Reply To: Problems arising…
I’m in my first year at my school, and the kids loved the guy before me. I’m in the same boat as far as assessment requirements and whatnot, and the students (probably about 30% of them) are frustrated with the amount of non-performance work they have to do. It seemed to help when I explained to the kids what all I have to do regarding their grades and state requirements. I told them that I would love to be able to play more and give fewer assignments but that the state requires that I do things such as rank them as high, medium, or low based on things that don’t pertain to band (and I make it quite clear that I think it is morally wrong to label students like that) or ensure that they are doing quantifiable work during the entire class period (which is why “flutes and clarinets play; everyone else finger along” is now poor teaching and doing worksheets that take their focus away from the literature is good teaching). Of course, not all of the changes are terrible (and I wouldn’t actually have them play the entire period and do away with music theory and history), but this way they understand that our hands are tied as educators.

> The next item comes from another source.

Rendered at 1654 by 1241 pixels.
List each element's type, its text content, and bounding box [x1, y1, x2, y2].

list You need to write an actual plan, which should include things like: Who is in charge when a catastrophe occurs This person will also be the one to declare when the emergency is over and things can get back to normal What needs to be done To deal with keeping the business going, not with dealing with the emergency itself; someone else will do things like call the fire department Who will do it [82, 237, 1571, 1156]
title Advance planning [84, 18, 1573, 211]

But there are always going to be beginners who hit that point where it stops being easy and starts requiring some actual work and decide they don’t want to have anything to do with such a class when they could just be in study hall. I figure that this particular era of overdoing assessments will be over within 5 years, and hopefully the changes at that time will be better.
I doubt the admin will decide that, after several years of building the band program to the level that you have, you must be a terrible teacher because the kids said you were. Most administrators were educators at some point and know that a seventh grader probably isn’t in a position to judge your skill as a teacher.